La minor quota di surplus soggetto ad export (32%) rispetto al bacino dell’Oglio sublacuale è probabilmente
imputabile al rapporto maggiore tra superfici occupate da ambienti lentici e superfici coltivate. Peculiarità
del fiume Mincio sono infatti le aree vallive (Valli del Mincio, oltre 1000 ha) e i tre bacini lacustri
(Superiore, di Mezzo e Inferiore) che circondano la città di Mantova.

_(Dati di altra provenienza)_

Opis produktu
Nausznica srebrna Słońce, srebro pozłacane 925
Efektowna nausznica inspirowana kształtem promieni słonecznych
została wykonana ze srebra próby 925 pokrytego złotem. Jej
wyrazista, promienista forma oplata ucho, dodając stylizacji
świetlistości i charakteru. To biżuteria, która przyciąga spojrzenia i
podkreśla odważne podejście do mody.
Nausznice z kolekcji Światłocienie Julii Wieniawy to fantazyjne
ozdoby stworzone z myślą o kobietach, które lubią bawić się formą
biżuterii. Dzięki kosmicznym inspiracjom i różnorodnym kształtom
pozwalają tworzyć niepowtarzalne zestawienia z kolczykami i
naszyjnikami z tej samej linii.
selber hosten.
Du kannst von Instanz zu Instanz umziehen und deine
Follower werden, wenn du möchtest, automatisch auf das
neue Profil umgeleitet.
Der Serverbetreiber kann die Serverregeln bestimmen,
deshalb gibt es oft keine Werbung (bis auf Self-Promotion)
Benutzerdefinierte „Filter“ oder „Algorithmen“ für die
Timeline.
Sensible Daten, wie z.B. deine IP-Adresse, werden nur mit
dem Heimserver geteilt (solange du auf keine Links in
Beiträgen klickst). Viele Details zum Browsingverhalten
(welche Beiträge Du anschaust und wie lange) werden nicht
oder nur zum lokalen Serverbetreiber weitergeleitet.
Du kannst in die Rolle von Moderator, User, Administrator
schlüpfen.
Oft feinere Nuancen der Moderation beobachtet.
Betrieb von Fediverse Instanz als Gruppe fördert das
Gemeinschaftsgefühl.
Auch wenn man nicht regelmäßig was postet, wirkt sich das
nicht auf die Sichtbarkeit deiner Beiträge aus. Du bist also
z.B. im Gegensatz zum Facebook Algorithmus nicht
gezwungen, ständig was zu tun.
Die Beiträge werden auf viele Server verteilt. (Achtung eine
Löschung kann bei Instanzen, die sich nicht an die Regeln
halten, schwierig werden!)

E’ infine probabile che il destino dell’eccesso dell’azoto sia l’acqua di falda: dilavamento e la percolazione
determinano un inquinamento diffuso che aumenta i tenori di nitrato nelle acque sotterranee. Nei tratti di
Oglio e Mincio alimentati da falde superficiali, campionamenti effettuati dal Dipartimento di Scienze
Ambientali dell’Università degli Studi di Parma hanno dimostrato che si registrano aumenti consistenti delle
concentrazioni di nitrato, non riconducibili ad ingressi puntiformi con portata significativa. Le concause che
determinano l’inquinamento delle falde superficiali e profonde sono diverse, ma una delle più significative
risulta la pratica tradizionale di irrigazione basata sullo scorrimento superficiale e operata in suoli altamente
permeabili. L’apporto di azoto al fiume proveniente dalle falde mostra infatti un chiaro andamento stagionale
che sembrerebbe ricalcare il calendario delle pratiche irrigue, con un massimo misurato in agosto.
Conclusioni
La presente ricerca ha evidenziato l’importanza dell’approccio del bilancio di massa per la valutazione della
sostenibilità dei sistemi antropici. L’analisi condotta a scala comunale indica un’estrema eterogeneità delle
situazioni sul territorio, il che sottolinea l’importanza di interventi di riqualificazione sito-specifici. Ne risulta
quindi come la riqualificazione fluviale non possa essere svincolata dalla riqualificazione del bacino drenante
e dovrebbe prevedere innanzitutto interventi atti a ridurre a monte i quantitativi di azoto che giungono in
ambito fluviale, nonché azioni di ripristino delle funzioni ecologiche proprie delle aree marginali e del
reticolo secondario. Considerato lo sviluppo lineare di quest’ultimo nelle aree di pianura, risulta evidente che
una gestione pianificata di superfici così vaste potrebbe garantire un contributo significativo nel controllo del
carico azotato. Ci sono però evidenze che le acque di falda rappresentino un’importante sink di azoto nei
bacini: nel breve periodo gli acquiferi possono accumulare azoto (come confermato anche dai trend in atto
nelle concentrazioni di nitrato), ma nel medio-lungo termine parte del nitrato immagazzinato può essere
soggetto a riciclo verso le acque superficiali tramite le risorgive.